From Geoffrey to you; looking Back

Saturday August 8, 2009
Looking Back
I was a pleasantly plump kid, the fat kid that loved cake. I remember over the summer break from school in high school I decided to go cold turkey with the soda and began the battle of the pudginess by exercising and I lost about 30 or 40 pounds. I never even realized I was losing weight, I remember I kept on looking in the mirror and in an exasperated way I would roll my eyes and sigh because I felt like all of this exercising wasn’t working. I looked in the mirror and I couldn’t see any difference. When I came back to school that fall it seemed like everyone noticed that I has lost weight and I looked at an old photo of myself and I realized they were right and I had. How can I lose so much weight and physically look so different and yet not even see a difference? Because change is the only constant and it is so gradual and subtle that you never realize that it is happening until what’s done is done.
This past week has been touching to say the least. I spent a lot of time delivering food to those with none. It is pretty easy to look at that last line and keep on going, I wish that these weren’t just words you were reading and that you were able to realize what it is like to be privileged enough to deliver food to those without and what that actually means. People are going hungry and are crying out to God and praying for an answer, a breakthrough or some sort of deliverance from this affliction and God allowed me to be a part in that. I was able to travel from home to home delivering gifts from God and speaking, encouraging and playing with the have not’s and the least of these. We brought in a team of eight American doctors, dentists and opticians and for the past few days have been treating HUNDREDS of people. Those people who have been bedridden for days, suffering from an infection in their gums or who have been blinded by cataracts and couldn’t afford treatment otherwise are walking away healed. As an aftereffect of my mother having cancer she developed cataracts and was practically blind, when she received her vision again he life was completely changed, we are so used to hearing about people having cataract surgery in the states, for someone here it is a Godsend and their lives will never be the same again. We hear about groups coming and doing things like this but we don’t understand the impact it actually makes on a life. Each day I have been able to play with the thirty or forty seven year old shadows, a lot of whom aren’t able to go to school. I imagine that streets kids probably don’t get treated the best, when I look at their situation, behavior and appearance I realize that they have gotten the short end of the stick and probably don’t receive the most attention. How incredible is it that a group of almost twenty Americans has traveled half way around the world and is completely focused on loving, playing with and throwing in the air these street children.
A young lady named Ann came to Masii about two months ago to live with her sister. Ann is VERY involved with our church and can never be seen without a smile from cheek to cheek. Every time I see Ann I feel like she breaks my heart, yet again, with another story of her sister. At times her sister would lash out at her or put her foot down and command Ann to not spend time with Janet or to be so involved with church and ministry. Other times her sister would verbally abuse her. The family, like many people, is suffering financially and doesn’t always receive adequate food. Recently she began to tell me about the suffering her family is enduring and how her sister is contemplating suicide. I took a young man with me a few days ago to just talk with Ann and her sister and to somehow try to reason with her. Tonight we ventured over to her home again and by the time we ended our “little discussion,” which ended up being over an hour of worship, prayer and us pouring out our hearts, this girl who was so tempted by suicide came to God and gave it all to him. Wow. God used a few messed up Americans and Kenyans to help a young woman turn all of her suicidal thoughts, depression and anger over to God.
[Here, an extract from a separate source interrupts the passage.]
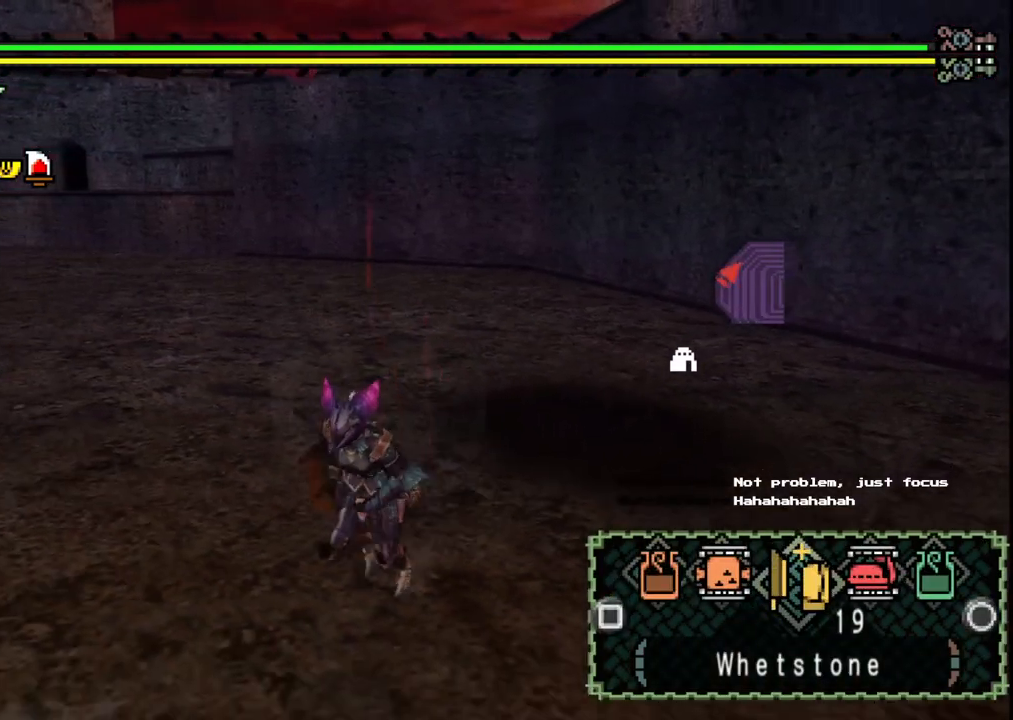
{"dt_ms": 500, "buttons": [], "left_stick": "up", "right_stick": "center", "events": [[17, "left_stick", "down-right"], [33, "right_stick", "right"], [267, "left_stick", "up-right"], [267, "right_stick", "center"], [467, "left_stick", "up"]]}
How does that happen?
I think that the change has been so gradual that I just didn’t realize it. I can’t believe that I am here, delivering food to those without any, being used to help someone turn from suicide to God, being involved with healing hundreds upon hundreds of people and to love on the people that no one else wants. I feel like I have been looking in the mirror for such a long time and haven’t realized where I have been taken. The things I have been fortunate enough to be allowed to do or be a part of I never would have thought I would be doing. When I look at the boy I was and the man I am I stand in awe and am dumbfounded.
Thanks,
Geoffrey

FYI – I’m coming home in about a month, on September 11th, and on September the 12th we are having a big party and I would really enjoy it if all of you can attend. Keep the date open and I’ll give you more details soon.
Also they announced that they are rationing electricity so I wont have as much access to the internet as I have had.